Klingt das soweit nach einem guten Konzept? Was müsste ich noch beachten und welche Alternativen gibt es zu Moderlieschen?



Freue mich auf eure Antworten.


----------



## canis (31. Jan. 2011)

*AW: Fischbesatz in kleinem Teich*

Hallo Benni

Grundsätzlich sind 2500 Liter zu wenig für einen Fischteich. Unter 5000 Liter sollten m. E. keine Fische gehalten werden. Grund ist nicht nur der wenige Platz, der den Fischen zur Verfügung steht, sondern auch dass ein so kleines Ökosystem sensibler ist und auch mit wenigen Fischen sehr schnell kippen kann. 

Deshalb mein Tipp: Besser keine Fische in den Teich setzen. Schön wäre aber, wenn du den Teich vergrössern könntest. Dann würde es auch mit den Fischen klappen. 
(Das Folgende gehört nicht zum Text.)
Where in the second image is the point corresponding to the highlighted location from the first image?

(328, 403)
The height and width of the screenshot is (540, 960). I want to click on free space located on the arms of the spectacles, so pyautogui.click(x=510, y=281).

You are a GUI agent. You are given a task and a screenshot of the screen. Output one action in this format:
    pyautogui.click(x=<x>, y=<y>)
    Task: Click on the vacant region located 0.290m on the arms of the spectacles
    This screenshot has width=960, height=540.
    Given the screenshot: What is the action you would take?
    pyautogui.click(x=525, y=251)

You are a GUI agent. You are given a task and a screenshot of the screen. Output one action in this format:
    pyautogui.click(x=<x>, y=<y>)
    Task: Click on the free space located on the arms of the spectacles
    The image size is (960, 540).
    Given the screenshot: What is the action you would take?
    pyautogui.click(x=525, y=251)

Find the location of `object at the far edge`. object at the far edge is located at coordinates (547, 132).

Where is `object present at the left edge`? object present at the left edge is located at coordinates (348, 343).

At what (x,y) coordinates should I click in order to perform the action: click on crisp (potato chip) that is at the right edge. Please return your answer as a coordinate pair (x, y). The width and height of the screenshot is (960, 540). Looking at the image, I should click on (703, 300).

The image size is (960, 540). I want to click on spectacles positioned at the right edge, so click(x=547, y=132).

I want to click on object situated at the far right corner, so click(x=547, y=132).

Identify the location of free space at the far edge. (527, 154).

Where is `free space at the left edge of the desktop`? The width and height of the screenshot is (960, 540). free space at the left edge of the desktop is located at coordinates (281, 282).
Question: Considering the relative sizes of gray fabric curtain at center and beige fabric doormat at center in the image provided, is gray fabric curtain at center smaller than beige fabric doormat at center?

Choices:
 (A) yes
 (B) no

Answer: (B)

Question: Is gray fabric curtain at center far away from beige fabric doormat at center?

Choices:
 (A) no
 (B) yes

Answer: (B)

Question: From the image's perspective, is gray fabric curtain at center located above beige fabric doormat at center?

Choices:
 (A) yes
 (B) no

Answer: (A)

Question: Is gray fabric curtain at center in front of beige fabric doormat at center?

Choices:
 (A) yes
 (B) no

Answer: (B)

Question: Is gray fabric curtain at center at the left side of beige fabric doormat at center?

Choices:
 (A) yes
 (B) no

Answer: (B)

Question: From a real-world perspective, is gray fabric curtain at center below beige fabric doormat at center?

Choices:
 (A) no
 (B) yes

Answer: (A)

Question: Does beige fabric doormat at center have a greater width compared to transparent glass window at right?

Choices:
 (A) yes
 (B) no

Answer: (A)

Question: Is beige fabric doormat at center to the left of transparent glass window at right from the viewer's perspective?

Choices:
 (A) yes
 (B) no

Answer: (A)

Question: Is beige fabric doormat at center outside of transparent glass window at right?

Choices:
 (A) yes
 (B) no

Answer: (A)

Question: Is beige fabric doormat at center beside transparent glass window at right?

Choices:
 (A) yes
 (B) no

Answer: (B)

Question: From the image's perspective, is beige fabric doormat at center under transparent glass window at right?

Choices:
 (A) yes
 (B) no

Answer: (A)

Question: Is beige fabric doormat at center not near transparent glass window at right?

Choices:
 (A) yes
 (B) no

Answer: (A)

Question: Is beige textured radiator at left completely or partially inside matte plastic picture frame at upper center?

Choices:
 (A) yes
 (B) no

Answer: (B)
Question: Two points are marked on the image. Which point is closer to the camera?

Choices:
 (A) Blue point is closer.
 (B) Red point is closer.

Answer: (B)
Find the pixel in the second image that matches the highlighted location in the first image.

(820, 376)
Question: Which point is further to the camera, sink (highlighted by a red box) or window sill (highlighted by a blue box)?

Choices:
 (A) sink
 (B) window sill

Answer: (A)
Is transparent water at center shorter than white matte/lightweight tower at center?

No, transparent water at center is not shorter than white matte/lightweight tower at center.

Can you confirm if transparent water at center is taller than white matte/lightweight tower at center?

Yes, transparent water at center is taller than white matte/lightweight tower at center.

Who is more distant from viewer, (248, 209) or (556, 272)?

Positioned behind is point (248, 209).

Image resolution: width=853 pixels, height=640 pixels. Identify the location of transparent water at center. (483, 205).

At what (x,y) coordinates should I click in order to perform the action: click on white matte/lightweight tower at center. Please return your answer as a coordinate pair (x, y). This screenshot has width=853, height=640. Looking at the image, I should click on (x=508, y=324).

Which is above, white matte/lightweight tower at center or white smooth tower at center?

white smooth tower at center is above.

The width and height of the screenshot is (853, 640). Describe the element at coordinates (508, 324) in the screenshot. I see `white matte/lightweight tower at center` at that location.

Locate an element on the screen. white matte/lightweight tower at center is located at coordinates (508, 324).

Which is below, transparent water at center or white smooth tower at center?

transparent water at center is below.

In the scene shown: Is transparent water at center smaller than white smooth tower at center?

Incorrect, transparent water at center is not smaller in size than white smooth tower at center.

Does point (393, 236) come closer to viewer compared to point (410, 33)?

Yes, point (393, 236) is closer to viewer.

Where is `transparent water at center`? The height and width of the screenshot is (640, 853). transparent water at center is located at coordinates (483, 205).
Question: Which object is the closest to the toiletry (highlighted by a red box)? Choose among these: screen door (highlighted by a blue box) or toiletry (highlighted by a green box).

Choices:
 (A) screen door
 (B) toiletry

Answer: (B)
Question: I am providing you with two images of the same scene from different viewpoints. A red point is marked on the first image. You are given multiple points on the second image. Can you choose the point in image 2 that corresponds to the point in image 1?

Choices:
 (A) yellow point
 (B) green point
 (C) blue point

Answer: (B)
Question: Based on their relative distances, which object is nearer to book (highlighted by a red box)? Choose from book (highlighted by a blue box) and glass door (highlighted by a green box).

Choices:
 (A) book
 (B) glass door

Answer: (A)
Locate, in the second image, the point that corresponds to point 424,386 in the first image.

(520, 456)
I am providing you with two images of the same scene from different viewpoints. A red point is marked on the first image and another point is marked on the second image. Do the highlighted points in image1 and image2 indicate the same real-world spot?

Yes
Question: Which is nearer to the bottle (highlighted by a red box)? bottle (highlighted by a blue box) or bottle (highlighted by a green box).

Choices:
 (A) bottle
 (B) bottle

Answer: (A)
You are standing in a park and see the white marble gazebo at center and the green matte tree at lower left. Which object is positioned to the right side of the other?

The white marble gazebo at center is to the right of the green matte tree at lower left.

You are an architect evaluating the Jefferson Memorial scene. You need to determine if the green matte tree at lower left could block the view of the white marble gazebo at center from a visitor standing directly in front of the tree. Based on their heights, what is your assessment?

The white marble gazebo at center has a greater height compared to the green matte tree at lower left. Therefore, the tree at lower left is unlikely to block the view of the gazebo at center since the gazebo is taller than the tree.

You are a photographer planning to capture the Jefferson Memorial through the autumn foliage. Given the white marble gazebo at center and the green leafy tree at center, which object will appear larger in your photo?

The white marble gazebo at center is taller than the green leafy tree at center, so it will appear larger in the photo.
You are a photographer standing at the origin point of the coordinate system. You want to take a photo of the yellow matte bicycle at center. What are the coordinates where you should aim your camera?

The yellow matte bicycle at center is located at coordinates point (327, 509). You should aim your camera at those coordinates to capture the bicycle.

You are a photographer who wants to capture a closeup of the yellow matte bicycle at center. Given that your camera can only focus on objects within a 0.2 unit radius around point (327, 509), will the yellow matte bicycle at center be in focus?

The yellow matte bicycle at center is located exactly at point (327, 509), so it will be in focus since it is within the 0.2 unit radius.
Solltest du trotz meines Einwandes dennoch unbedingt Fische in den jetzigen Teich setzen wollen, so kommen nur ganz wenige Arten halbwegs infrage. Die __ Moderlieschen hast du schon genannt. Elritzen würde ich eher nicht nehmen, da sie kühleres und sauerstoffreiches Wasser bevorzugen - auch wenn sie bei dir in der Vergangenheit eine Zeit lang überlebt haben. Infrage kommen könnte namentlich noch der Stichling. Er wird kaum grösser als 5 cm und ist nicht so anspruchsvoll.


----------



## Nikolai (31. Jan. 2011)

*AW: Fischbesatz in kleinem Teich*

Hallo Benni,

__ Moderlieschen nehmen Anflugnahrung von der Wasseroberfläche auf, was man leicht am oberständgen Maul erkennen kann. Wenn du nicht zusätzlich fütterst, wird sich die Besatzdichte von selbst regulieren. __ Stichlinge nehmen ausschließlich Lebendfutter. Auch deren Besatzdichte regelt sich von selbst. Allerdings wirst du dann keinen Molchnachwuchs mehr bekommen. Insofern würde ich auf einen Besatz mit Stichlingen verzichten.
Bitterlinge sind Detriusfresser, bleiben klein und mögen auch wärmere Temperaturen. Daher sind sie sicher in Deinem Teich gut aufgehoben.
Durch eine reiche Bepflanzung mit Sumpf- und Unterwasserpflanzen und ohne Fütterung sollte sich auch eine hohe Wasserqualität erreichen lassen. 
Die erhöhten Wassertemperaturen im Sommer sind vom Verhältnis Volumen/Oberfläche abhängig.
D.h. flache Teiche, auch mit großem Volumen, erwärmen sich schneller und umgekehrt.

Gruß Nikolai


----------



## Regs (31. Jan. 2011)

*AW: Fischbesatz in kleinem Teich*

Hallo Benni,

wenn Du eine Filterpumpe durch laufen lässt kannst Du auch Fische / __ Moderlieschen einsetzen.


----------



## Joerg (31. Jan. 2011)

*AW: Fischbesatz in kleinem Teich*

Hallo Benni,
da du einen naturnahen Teich hast, würde ich von Fischen bei der Größe eher absehen.
Auch wenn nicht zugefüttert wird, kann sich der Bestand sehr schnell auf ein unverträgliches Mass steigern.
Dadurch werden erst mal die vorhandenen Lebewesen verdrängt.
Sicher wird sich der Bestand irgendwann reduzieren, da ohne extra Filterung und Futter ein großer Teil ...
Der stabile Zustand, den du nach Jahren jetzt hast, wird sich dadurch nachhaltig verändern.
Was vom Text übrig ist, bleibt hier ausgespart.